* DATA SECTION:
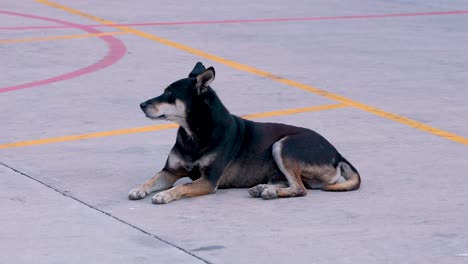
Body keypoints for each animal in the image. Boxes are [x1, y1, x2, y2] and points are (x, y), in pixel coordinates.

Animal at [126, 62, 360, 204]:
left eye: (169, 93)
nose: (141, 105)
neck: (194, 133)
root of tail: (337, 154)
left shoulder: (209, 180)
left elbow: (183, 187)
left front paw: (165, 194)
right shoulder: (170, 171)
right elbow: (152, 179)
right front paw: (139, 189)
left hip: (284, 145)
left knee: (300, 189)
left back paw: (270, 191)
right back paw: (264, 188)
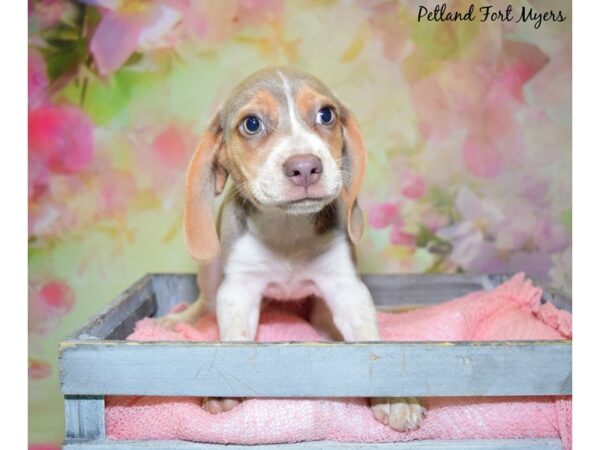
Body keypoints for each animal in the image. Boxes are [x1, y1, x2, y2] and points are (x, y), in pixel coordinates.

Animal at [157, 67, 424, 432]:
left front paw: (396, 398)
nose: (305, 167)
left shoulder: (347, 288)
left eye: (326, 115)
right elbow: (235, 338)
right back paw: (180, 318)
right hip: (210, 270)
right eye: (251, 123)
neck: (287, 229)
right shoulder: (238, 289)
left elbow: (368, 341)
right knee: (206, 302)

* ASSIGNMENT: Each line in the records above with "right" must be returned.

* SOLUTION FOR THIS EXERCISE:
right shoulder: (170, 171)
right elbow: (152, 179)
right front paw: (139, 189)
right back paw: (264, 188)
right elbow: (235, 338)
right back paw: (180, 318)
right hip: (210, 270)
right eye: (251, 123)
right shoulder: (238, 289)
right knee: (206, 302)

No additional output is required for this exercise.